Thu Mar 4, 2010 2:06pm IST

(Sanjay Sinha is the CEO of L&T Mutual Fund. The views expressed in this column are his own)

By Sanjay Sinha

The most striking feature of this Budget was that it was presented in a background of absence of any expectations. Experience with the vote on account of Feb 2009 and the first budget presented in July ‘09 by Pranab Mukherjee after the UPA’s thumping victory had made the markets wary.

Therefore, when he raised the income tax slabs and gave relief to those with salary more than Rs 3 lakhs, the euphoria on the street was not unexpected. To the corporate sector, with one hand he gave a reduction of surcharge from 10% to 7.5% and took away with the other in the form of enhancing the MAT from 15% to 18%. Reactions were mixed to this.

A government which is sworn to a social welfare agenda was expected to be profligate with budgetary discipline. Against a target of 6.8%, fiscal deficit for FY10 is expected to be 6.9%. But there is a resolution to limit it to 5.5%, 4.8% and 4.2% in FY11 to FY13.

This is good signal to both local and global investor. With the government borrowing programme limited to Rs 3,45,000 in FY11 there should be enough room left for the private sector to access funds.

There is an ambitious and official disinvestment programme to raise around Rs 40,000 crore and a 3G auction collection estimated at Rs 35,000 crore. Both of these are good initiatives. The former has a good line-up of state owned enterprises which will give an exposure to minerals sector, a sector which does not have a fair representation in the market. The latter should move the telecom revolution in India to the next generation.

Infrastructure spending has been kept at almost 46% of the Plan outlay or over Rs 1.73 trillion. Roads and Power sector have received an enhanced outlay of almost Rs 20,000 crore and Rs 5,130 crore respectively.

Urban development has been earmarked Rs 5,400 crore with housing and urban poverty alleviation getting an allocation of Rs 1,000 crore and the Rajiv Awas Yojana for Slum Development and urban poor segment seeing its amount hiked from Rs 150 crore to Rs 1,270 crore. The spending on the social sector has actually been enhanced to over Rs 1.37 trillion.

There is a stated intent to introduce the GST from 1st Apr 2011 and also to introduce an amended version of the Direct Tax Code in the monsoon session of the Parliament. The service tax and the STT (securities transaction tax) have been left untouched.

Could the FM have done much more? Surely. No Budget can be expected to address all issues at once. While he has introduced a new section 80CCF to allow the launch of Infrastructure Bonds which will provide tax relief up to Rs 20,000, he has left the limit under Section 80C unchanged at Rs 1 lakh.

This amount has become irrelevant with income levels having gone up all around.

This budget has scored high on its ability to balance growth with social sector obligations. Departing from the previous years, the focus is now on making public spending more productive.

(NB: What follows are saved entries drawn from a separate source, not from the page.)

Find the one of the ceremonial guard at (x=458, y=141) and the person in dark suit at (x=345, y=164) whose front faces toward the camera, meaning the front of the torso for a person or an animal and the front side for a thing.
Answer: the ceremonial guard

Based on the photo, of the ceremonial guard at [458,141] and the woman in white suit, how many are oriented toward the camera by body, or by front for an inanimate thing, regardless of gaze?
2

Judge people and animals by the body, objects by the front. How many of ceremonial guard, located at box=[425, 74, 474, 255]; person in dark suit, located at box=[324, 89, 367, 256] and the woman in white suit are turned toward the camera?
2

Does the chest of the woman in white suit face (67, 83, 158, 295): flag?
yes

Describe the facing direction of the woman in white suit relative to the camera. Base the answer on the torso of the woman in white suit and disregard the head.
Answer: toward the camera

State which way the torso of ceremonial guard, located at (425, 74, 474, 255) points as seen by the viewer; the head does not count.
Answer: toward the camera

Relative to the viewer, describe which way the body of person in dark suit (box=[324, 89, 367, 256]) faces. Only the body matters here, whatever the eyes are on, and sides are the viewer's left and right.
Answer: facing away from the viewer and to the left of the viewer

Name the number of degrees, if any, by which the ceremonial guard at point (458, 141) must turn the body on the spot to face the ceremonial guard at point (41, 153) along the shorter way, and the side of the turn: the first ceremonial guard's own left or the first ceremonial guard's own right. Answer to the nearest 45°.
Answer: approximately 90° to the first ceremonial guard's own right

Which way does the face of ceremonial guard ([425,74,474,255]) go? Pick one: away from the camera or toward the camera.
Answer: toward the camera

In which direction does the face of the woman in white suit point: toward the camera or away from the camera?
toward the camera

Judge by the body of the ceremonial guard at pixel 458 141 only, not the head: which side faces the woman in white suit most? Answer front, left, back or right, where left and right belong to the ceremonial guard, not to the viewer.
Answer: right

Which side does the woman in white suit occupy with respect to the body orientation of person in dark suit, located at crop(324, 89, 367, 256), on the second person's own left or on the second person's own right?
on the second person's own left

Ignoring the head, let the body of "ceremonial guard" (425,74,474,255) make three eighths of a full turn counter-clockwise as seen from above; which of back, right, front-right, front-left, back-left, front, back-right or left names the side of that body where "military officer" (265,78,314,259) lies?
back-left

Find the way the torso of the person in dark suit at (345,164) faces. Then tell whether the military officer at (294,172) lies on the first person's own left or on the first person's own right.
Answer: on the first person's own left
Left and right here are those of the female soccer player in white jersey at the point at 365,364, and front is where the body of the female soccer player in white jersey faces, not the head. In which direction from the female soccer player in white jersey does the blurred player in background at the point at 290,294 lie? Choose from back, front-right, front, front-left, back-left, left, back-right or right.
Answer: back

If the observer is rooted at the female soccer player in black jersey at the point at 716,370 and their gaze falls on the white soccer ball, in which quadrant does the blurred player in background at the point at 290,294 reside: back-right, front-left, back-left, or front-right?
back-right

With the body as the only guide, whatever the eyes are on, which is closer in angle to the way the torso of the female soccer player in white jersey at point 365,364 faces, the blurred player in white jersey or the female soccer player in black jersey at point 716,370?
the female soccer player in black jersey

In other words if keeping consumption alive was the need of the hour in 2008 and 2009, the requirement now is to create productive assets to yield dividends in future. There is now an intention to clock double digit GDP growth in 4 years from now.

This cannot happen overnight but a foundation has to be built to facilitate this. Therefore the disinvestment proceeds will now be used to create capital assets in the social sector. This is aided by the fact that the government has chosen to put Rs 26,000 crores by way of Direct Tax relief in the hands of the tax payer who is known be far more efficient in terms of utilization of surplus than the government.

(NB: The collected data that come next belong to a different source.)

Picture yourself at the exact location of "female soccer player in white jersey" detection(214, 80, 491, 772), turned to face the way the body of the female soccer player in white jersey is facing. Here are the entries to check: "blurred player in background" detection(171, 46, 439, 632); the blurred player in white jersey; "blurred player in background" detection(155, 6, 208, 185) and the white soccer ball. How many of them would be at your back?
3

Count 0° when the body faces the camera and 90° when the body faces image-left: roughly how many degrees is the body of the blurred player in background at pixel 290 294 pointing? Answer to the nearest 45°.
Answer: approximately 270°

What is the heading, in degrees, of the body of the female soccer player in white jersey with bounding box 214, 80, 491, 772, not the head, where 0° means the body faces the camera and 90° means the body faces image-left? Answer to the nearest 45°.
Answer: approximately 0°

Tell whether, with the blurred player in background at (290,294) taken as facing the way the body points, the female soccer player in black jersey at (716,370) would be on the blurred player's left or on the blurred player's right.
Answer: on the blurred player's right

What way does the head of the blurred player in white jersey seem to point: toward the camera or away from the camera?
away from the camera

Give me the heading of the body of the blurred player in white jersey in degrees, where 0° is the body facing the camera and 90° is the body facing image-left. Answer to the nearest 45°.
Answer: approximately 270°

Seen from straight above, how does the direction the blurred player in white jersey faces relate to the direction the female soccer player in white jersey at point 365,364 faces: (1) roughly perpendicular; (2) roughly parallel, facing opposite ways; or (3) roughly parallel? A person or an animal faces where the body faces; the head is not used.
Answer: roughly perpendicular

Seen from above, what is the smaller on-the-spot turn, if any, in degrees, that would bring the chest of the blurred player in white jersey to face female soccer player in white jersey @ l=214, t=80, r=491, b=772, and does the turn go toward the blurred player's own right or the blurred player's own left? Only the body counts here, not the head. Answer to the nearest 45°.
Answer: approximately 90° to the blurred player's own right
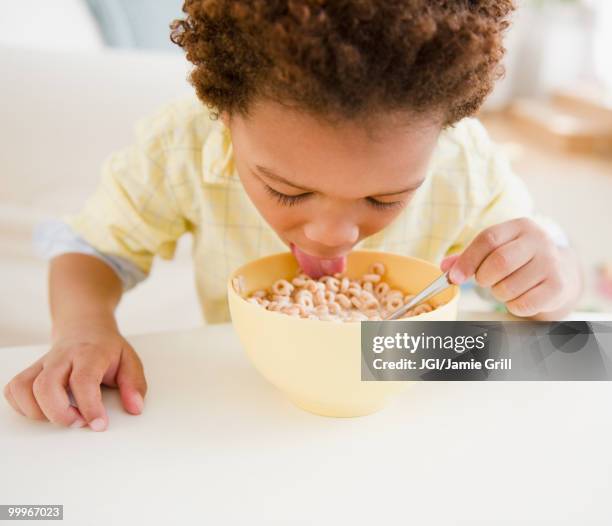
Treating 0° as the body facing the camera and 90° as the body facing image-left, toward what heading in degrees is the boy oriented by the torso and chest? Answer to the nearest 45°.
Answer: approximately 0°
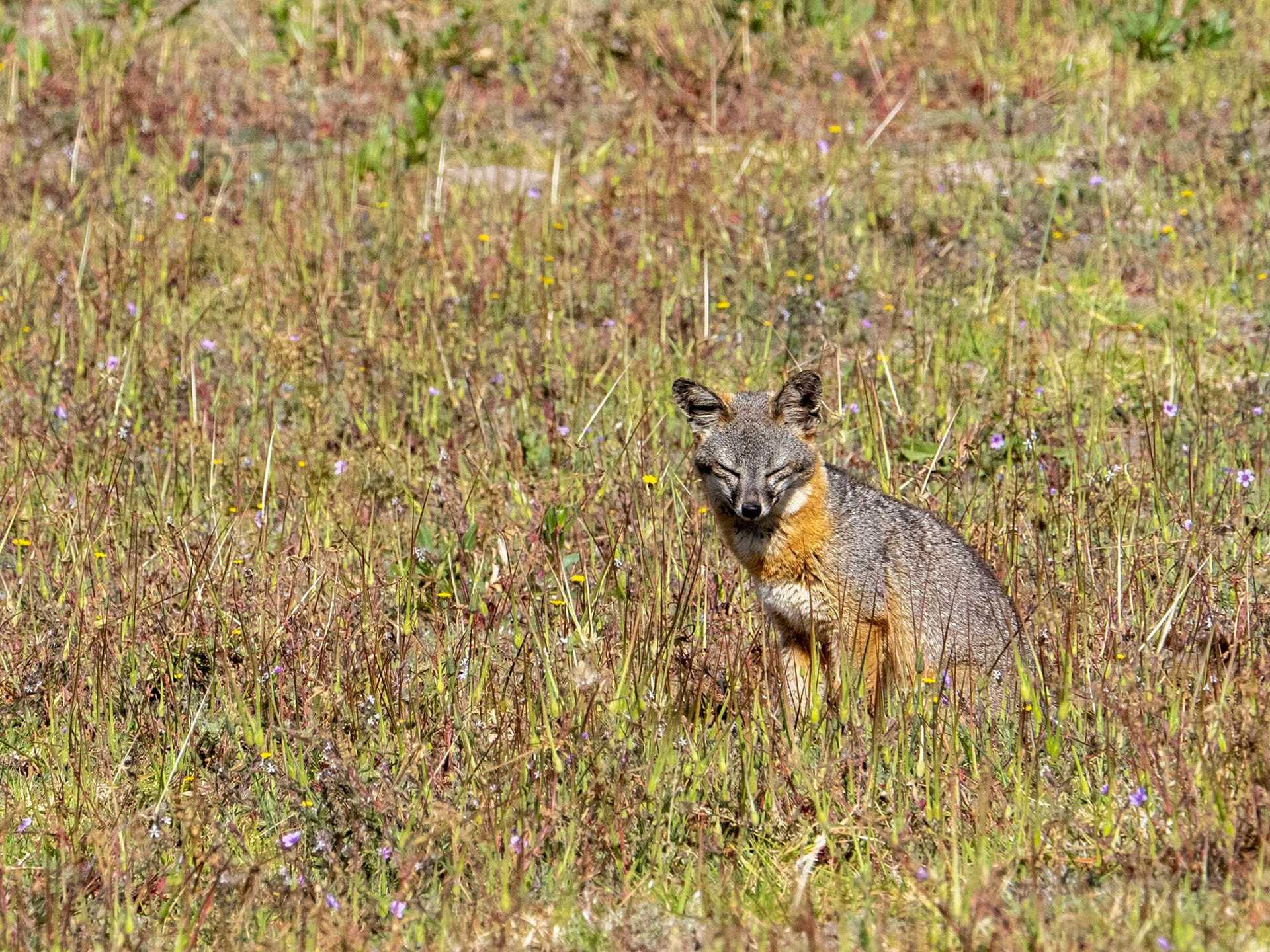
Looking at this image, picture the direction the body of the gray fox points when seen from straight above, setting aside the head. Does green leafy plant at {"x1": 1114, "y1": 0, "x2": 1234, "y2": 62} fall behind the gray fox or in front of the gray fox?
behind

Hence, the multiplier effect will be larger and the economy will get a boost.

The markets cheered the budget but the overhang of global factors has kept the celebrations suppressed. Once these clouds clear, we should see a greater optimism and sense of purpose filter through to the markets and give it a dose of adrenalin.

This is better than the nicotine that is inhaled through cigarettes, which the FM has chosen to tax at a higher rate.